WHAT YOU WILL DO —
Reproduce the data exactly as given, except for any images.

--------------------------------------------------

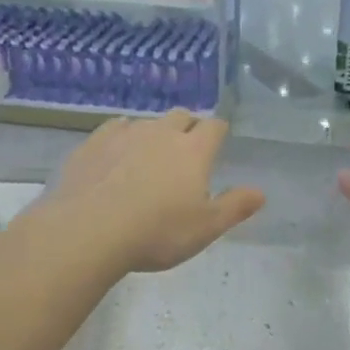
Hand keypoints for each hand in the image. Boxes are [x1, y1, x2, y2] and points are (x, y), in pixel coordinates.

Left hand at [45, 110, 264, 274]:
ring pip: (147, 122)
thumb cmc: (157, 233)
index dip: (218, 133)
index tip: (217, 145)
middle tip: (185, 152)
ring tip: (149, 158)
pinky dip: (122, 137)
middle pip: (181, 116)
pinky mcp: (93, 143)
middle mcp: (162, 132)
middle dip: (187, 127)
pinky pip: (115, 128)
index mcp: (194, 150)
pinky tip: (116, 156)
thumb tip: (261, 192)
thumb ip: (234, 207)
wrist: (88, 231)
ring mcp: (125, 134)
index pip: (214, 126)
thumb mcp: (205, 228)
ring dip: (153, 134)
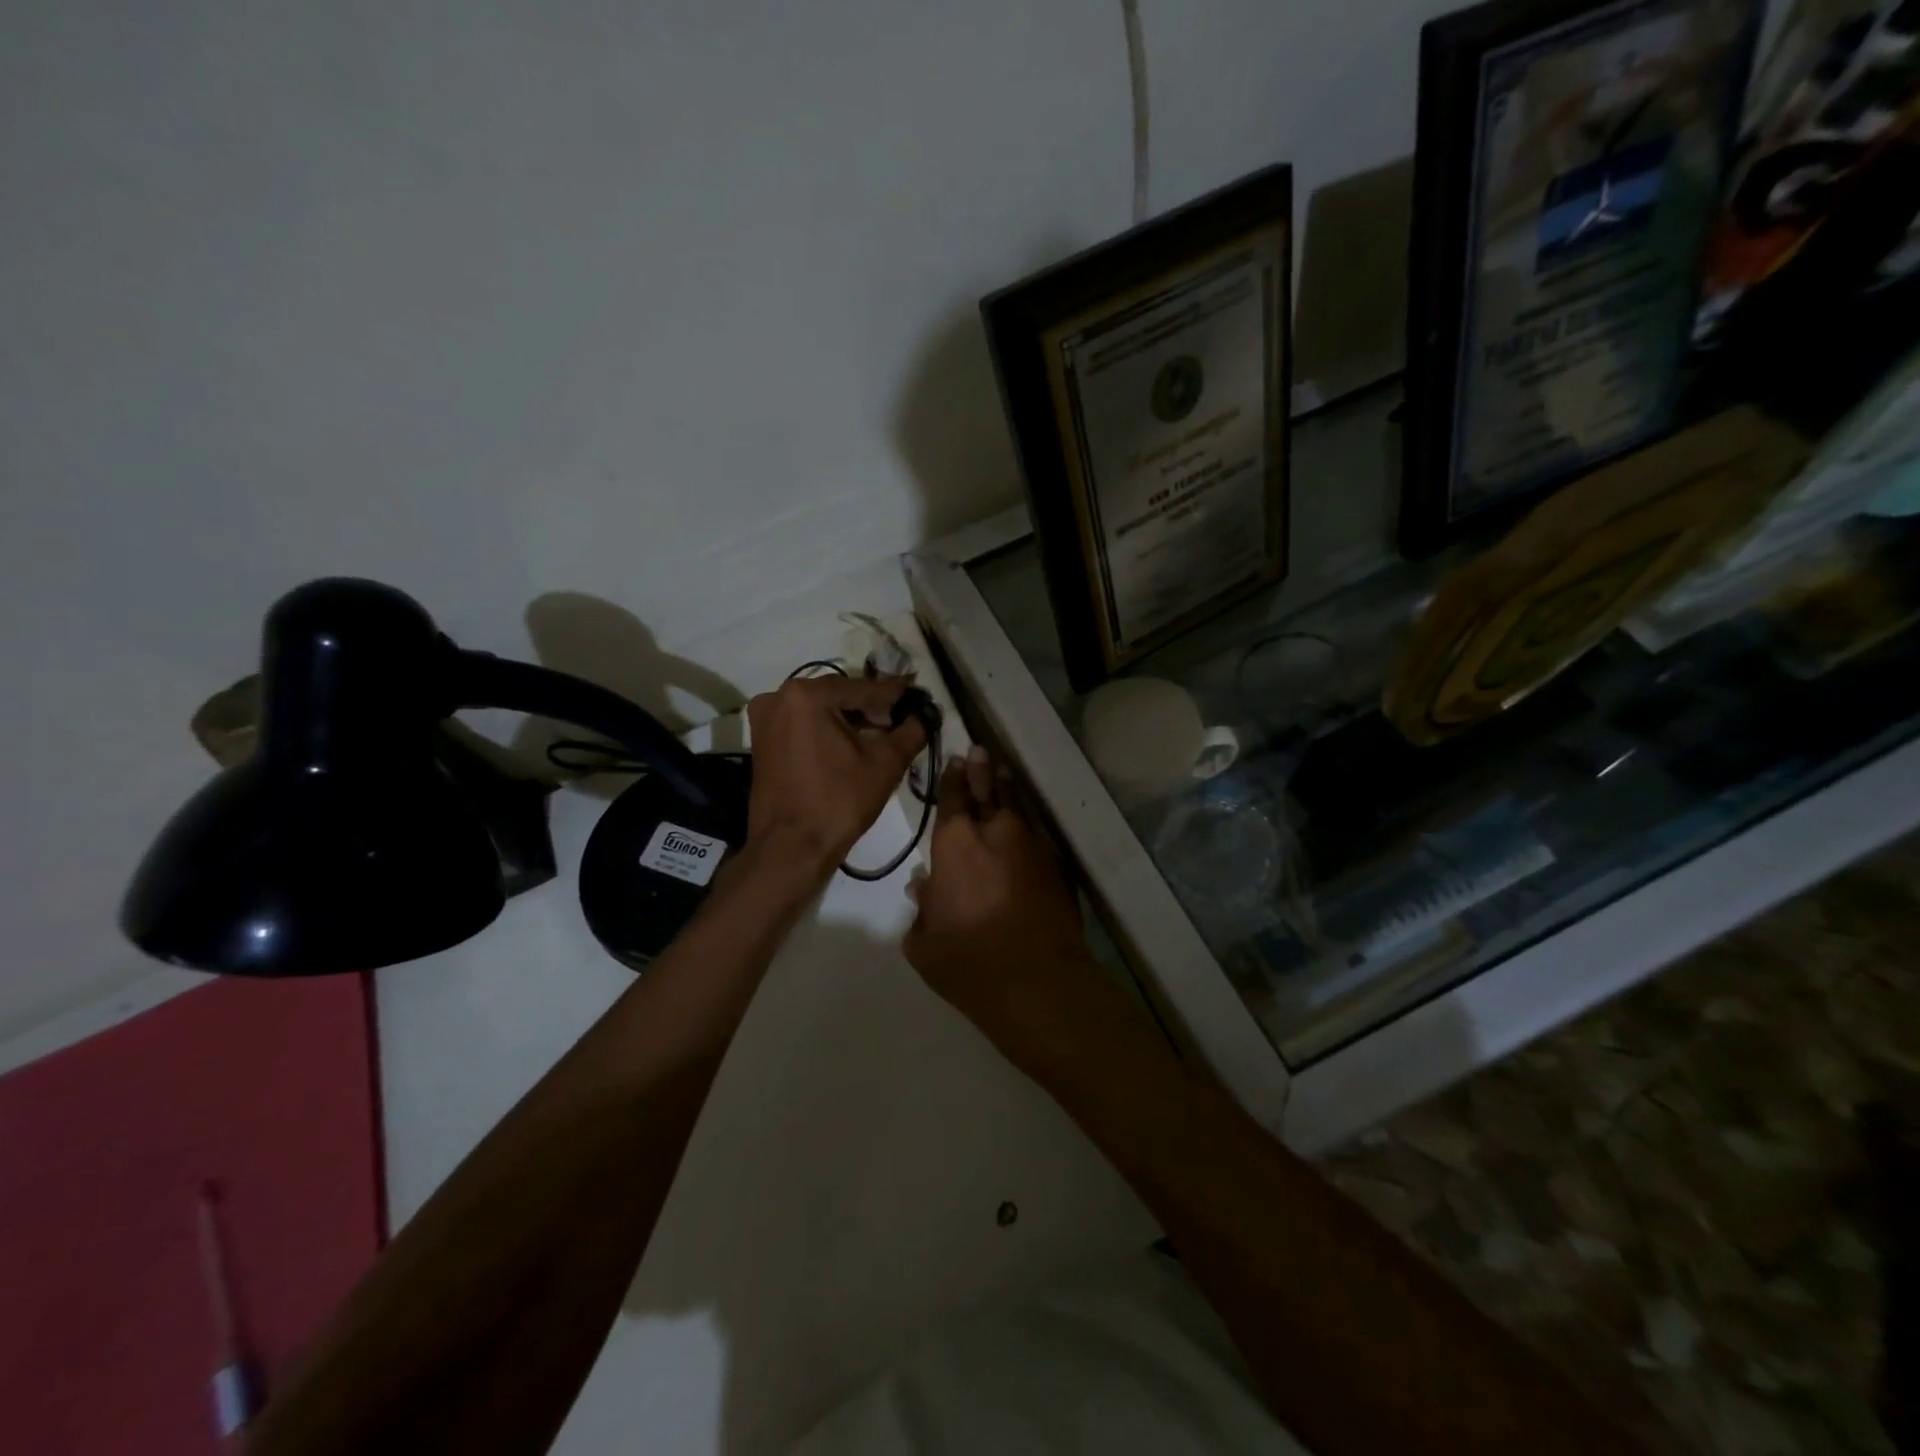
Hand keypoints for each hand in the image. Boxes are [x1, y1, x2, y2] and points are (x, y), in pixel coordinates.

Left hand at [744, 674, 926, 872]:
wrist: (791, 848)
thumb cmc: (839, 801)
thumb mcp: (886, 763)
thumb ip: (911, 731)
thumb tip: (926, 714)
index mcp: (807, 694)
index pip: (863, 688)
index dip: (896, 694)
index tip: (920, 694)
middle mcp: (779, 697)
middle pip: (839, 696)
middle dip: (872, 708)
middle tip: (903, 718)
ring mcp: (765, 719)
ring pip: (820, 711)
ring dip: (850, 720)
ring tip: (882, 734)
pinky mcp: (761, 741)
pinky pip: (803, 726)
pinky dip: (828, 731)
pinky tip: (853, 745)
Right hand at [904, 747, 1090, 1023]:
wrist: (1038, 982)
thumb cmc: (968, 963)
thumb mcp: (924, 943)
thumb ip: (922, 910)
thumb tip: (924, 887)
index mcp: (955, 844)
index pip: (952, 798)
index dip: (952, 778)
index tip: (954, 761)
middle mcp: (995, 832)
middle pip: (988, 789)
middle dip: (981, 769)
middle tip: (978, 751)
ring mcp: (1032, 845)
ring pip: (1017, 805)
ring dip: (1006, 787)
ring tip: (1002, 771)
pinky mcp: (1057, 865)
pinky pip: (1037, 831)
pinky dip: (1027, 820)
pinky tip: (1025, 819)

--------------------------------------------------

ANSWER SPACE —
Hand keypoints for each hand in the image. Boxes are [x1, y1, x2, y2] and points are (x, y), in pixel coordinates.

Left hand at [45, 110, 264, 274]:
ring pip: (147, 122)
thumb cmc: (157, 233)
index dip: (218, 133)
index tip: (217, 145)
middle tip: (185, 152)
ring tip: (149, 158)
pinky dip: (122, 137)
middle pip: (181, 116)
pinky mcp: (93, 143)
middle mcp: (162, 132)
middle dip: (187, 127)
pinky pip: (115, 128)
index mcp: (194, 150)
pinky tip: (116, 156)
thumb tip: (261, 192)
thumb ip: (234, 207)
wrist: (88, 231)
ring mcp: (125, 134)
index pip: (214, 126)
thumb mcp: (205, 228)
ring dip: (153, 134)
Hand keypoints for each hand in the image. Boxes are [x1, y1, x2, y2] and points are (x, y), in pixel coordinates.

Left hand at [744, 674, 926, 872]:
wrist: (791, 848)
thumb cmc: (839, 801)
thumb mcp: (886, 763)
thumb ip: (911, 731)
thumb tip: (926, 714)
index mcp: (807, 694)
index pip: (863, 688)
index dip: (896, 694)
index tip: (920, 694)
middle mcp: (779, 697)
middle pip: (839, 696)
middle dip: (872, 708)
middle tip: (903, 718)
ring mcp: (765, 719)
ring pip: (820, 711)
ring dip: (850, 720)
ring tip: (882, 734)
pinky mcp: (761, 741)
pinky pip: (803, 726)
pinky dip: (828, 731)
pinky tip: (853, 745)
Right hand at [904, 747, 1090, 1023]:
wrist: (1038, 982)
thumb cmc: (968, 963)
thumb mcp: (924, 943)
thumb ip: (922, 910)
thumb tip: (924, 887)
index mcp: (955, 844)
index pip: (952, 798)
index dip: (952, 778)
index tip: (954, 761)
middle mcp: (995, 832)
middle pip: (988, 789)
middle dip: (981, 769)
middle tip: (978, 751)
ring mcp: (1032, 845)
ring pip: (1017, 805)
ring dip: (1006, 787)
ring tip: (1002, 771)
pinky mcp: (1057, 865)
pinky pip: (1037, 831)
pinky dip: (1027, 820)
pinky tip: (1025, 819)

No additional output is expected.